Exclude the images, then return every line below exactly as written.

--------------------------------

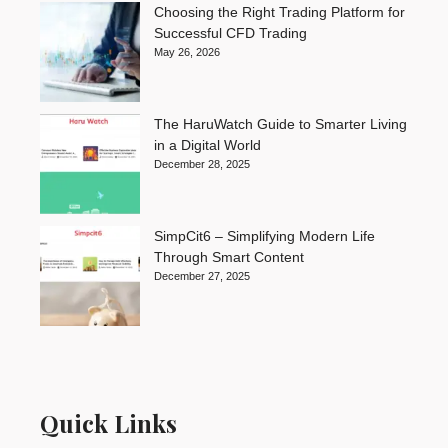
Choosing the Right Trading Platform for
Successful CFD Trading
May 26, 2026
The HaruWatch Guide to Smarter Living
in a Digital World
December 28, 2025
SimpCit6 – Simplifying Modern Life
Through Smart Content
December 27, 2025
Quick Links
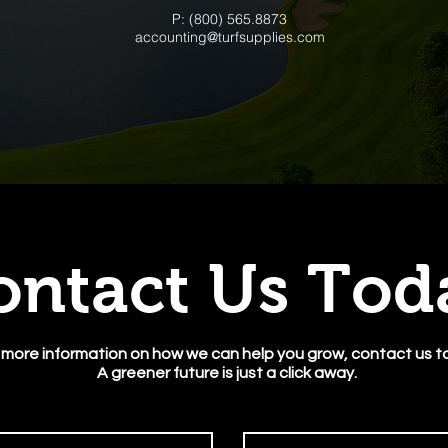
P: (800) 565.8873
accounting@turfsupplies.com
ontact Us To
 more information on how we can help you grow, contact us t
A greener future is just a click away.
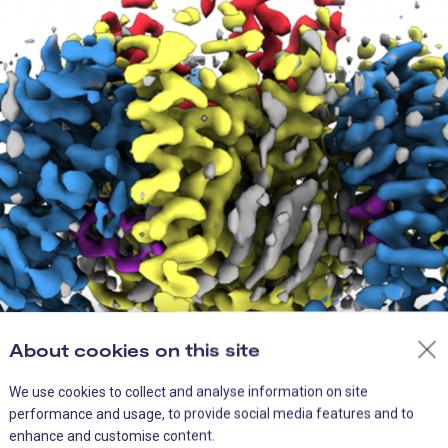
About cookies on this site
We use cookies to collect and analyse information on site
performance and usage, to provide social media features and to
n structure of the glutamine transporter ASCT2 From Garaeva et 
enhance and customise content.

--------------------------------

Response to this exercise:
Choosing the Right Trading Platform for
Successful CFD Trading
May 26, 2026
The HaruWatch Guide to Smarter Living
in a Digital World
December 28, 2025
SimpCit6 – Simplifying Modern Life
Through Smart Content
December 27, 2025
Quick Links
P: (800) 565.8873
accounting@turfsupplies.com
ontact Us To
 more information on how we can help you grow, contact us t
A greener future is just a click away.
About cookies on this site
We use cookies to collect and analyse information on site
performance and usage, to provide social media features and to
n structure of the glutamine transporter ASCT2 From Garaeva et 
enhance and customise content.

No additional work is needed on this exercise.